L’abitazione principale
Sull’abitazione principale, i numeri definitivi confermano nella pratica i timori che fin dall’inizio erano emersi guardando alle regole. In 71 capoluoghi sui 100 presi in considerazione, il tributo sui servizi indivisibili si è rivelato più pesante rispetto all’Imu 2012. I calcoli, come detto, sono basati sulla rendita catastale media registrata in ogni città, e quindi indicano la tendenza complessiva registrata in ogni Comune. In centri come Asti o Vibo Valentia, Crotone, Caltanissetta ed Enna, dove le rendite sono generalmente basse, la casa-tipo non ha pagato l’Imu nel 2012 grazie alle detrazioni fisse, mentre oggi viene chiamata alla cassa dalla Tasi, ma sono ancora più frequenti le città in cui l’imposta municipale del 2012 aveva presentato il conto, ma il nuovo tributo è arrivato anche a raddoppiarlo o a moltiplicarlo da tre a sei volte.
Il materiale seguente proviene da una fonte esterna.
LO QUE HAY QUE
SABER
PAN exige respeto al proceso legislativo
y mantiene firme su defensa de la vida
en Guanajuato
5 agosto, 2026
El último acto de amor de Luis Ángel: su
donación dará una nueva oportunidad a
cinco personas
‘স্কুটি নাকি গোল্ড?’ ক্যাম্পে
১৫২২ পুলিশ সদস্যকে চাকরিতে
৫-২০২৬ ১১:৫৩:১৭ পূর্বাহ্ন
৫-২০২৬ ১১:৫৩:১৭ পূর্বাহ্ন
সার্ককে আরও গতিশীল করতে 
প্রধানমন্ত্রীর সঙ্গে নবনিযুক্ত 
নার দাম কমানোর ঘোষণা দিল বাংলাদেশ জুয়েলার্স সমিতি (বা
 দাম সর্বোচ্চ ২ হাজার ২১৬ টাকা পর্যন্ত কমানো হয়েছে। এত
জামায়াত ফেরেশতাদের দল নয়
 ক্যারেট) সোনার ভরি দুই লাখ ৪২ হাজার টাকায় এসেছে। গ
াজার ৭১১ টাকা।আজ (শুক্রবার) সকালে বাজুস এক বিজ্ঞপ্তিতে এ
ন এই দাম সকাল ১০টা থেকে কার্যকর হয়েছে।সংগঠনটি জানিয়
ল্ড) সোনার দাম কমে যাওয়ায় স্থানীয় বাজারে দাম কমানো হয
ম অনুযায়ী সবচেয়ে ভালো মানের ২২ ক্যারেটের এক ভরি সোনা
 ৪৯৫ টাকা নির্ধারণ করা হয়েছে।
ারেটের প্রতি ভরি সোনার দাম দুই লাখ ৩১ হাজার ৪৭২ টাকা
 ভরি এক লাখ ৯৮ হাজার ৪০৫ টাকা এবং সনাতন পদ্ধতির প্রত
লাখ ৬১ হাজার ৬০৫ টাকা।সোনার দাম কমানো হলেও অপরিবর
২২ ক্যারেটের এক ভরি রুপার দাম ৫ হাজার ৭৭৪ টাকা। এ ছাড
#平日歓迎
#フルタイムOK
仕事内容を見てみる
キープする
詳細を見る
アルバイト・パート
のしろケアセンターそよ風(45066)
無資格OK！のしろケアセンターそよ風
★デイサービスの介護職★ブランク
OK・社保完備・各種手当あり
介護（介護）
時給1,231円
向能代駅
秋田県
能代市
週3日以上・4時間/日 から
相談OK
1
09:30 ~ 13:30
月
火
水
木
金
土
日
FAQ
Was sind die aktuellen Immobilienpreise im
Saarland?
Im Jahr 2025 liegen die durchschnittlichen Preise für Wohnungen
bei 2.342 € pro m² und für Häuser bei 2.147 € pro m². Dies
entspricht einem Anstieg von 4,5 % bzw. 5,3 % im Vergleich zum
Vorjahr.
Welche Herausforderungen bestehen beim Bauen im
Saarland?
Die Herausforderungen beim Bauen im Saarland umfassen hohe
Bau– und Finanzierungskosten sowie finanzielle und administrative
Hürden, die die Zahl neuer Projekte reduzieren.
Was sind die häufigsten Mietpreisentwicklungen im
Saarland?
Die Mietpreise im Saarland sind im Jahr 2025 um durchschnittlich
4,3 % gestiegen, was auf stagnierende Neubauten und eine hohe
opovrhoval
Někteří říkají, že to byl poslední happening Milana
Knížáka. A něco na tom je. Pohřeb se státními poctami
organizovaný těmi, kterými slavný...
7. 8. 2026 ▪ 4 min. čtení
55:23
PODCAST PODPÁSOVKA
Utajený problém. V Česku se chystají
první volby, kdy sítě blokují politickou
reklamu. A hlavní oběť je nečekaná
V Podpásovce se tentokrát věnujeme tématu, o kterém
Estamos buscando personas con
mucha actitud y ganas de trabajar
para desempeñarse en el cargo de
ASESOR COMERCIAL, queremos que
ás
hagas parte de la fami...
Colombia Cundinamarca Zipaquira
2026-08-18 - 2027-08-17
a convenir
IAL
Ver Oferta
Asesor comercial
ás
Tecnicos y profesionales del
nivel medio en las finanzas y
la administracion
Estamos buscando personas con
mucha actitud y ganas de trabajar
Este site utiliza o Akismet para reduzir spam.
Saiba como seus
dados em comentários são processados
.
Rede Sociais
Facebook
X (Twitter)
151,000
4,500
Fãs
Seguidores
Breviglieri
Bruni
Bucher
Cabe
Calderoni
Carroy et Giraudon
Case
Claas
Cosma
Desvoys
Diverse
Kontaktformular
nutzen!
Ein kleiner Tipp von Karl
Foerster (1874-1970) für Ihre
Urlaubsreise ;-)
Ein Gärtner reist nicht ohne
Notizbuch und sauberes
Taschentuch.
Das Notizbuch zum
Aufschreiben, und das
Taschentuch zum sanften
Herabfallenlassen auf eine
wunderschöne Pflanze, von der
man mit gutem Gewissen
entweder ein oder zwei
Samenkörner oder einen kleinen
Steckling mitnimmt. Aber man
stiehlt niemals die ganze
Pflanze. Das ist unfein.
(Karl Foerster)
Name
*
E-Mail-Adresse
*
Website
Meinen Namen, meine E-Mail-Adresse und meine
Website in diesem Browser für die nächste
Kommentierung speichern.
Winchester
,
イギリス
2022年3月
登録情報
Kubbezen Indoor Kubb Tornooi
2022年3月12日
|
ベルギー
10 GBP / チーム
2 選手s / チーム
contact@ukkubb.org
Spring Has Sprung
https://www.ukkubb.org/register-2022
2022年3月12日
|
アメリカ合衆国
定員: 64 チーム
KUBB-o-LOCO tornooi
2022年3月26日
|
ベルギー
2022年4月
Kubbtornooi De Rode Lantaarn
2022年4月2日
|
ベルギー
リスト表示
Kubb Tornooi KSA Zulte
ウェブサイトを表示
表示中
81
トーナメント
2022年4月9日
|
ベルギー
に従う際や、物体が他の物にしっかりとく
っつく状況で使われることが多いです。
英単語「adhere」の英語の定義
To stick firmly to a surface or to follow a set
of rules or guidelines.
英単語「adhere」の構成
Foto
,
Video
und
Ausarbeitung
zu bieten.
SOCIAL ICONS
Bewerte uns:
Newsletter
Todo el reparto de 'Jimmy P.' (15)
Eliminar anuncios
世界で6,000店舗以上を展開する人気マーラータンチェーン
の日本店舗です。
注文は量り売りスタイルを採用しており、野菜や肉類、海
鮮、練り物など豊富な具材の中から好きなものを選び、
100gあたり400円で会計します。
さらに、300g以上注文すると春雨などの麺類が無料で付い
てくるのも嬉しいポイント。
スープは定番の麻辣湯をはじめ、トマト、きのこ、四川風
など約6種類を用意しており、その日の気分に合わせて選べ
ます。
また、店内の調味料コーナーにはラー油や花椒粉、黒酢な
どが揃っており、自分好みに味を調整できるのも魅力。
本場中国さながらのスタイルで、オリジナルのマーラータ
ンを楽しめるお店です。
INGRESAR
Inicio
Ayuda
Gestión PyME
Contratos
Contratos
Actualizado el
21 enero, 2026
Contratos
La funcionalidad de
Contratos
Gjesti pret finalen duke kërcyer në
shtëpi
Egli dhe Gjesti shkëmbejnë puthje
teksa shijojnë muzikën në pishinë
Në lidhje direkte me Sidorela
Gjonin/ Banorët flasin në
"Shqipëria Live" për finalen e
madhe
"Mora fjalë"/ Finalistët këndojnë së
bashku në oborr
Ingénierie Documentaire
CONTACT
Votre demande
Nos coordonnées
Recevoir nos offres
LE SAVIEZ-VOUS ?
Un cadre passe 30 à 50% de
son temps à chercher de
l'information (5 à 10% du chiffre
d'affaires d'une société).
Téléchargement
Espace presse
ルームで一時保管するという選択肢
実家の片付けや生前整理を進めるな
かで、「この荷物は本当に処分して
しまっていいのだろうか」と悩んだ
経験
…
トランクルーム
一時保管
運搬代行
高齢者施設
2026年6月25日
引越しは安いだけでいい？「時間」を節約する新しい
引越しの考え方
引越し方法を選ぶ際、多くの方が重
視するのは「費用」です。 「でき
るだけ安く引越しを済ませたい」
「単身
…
Se poi si abbandonano i valori medi per entrare più nel dettaglio, emerge chiaro il paradosso che dal confronto con il 2012 escono penalizzate le abitazioni di valore fiscale più modesto, mentre quelle più “pregiate” secondo il Catasto ottengono sconti consistenti. A evitare la beffa a carico delle case medio-piccole, che sono la maggioranza, sono solo le città che, come Torino e Roma, hanno avuto l’accortezza di dosare bene le detrazioni, ed estenderle a tutti i contribuenti che ne avevano bisogno per vedersi garantita davvero la promessa anti-rincari abbozzata dalle regole sulla Tasi.
Verso la «local tax»
L’esperimento condotto nel 2014 sul Fisco del mattone, insomma, non è riuscito, e di questo si deve tener conto mentre si profila la nuova «tassa unica» che il Governo ha intenzione di inserire nella legge di stabilità nel suo passaggio al Senato. Sull’abitazione principale, secondo il progetto la nuova tassa reintrodurrà una detrazione standard (100 euro) che riporta un po’ di progressività nella pressione fiscale, ma permetterà di alzare l’aliquota fino al 5 per mille. Tetto massimo al 12 per mille sugli altri immobili, con un’impostazione che può dare spazio a nuovi rincari.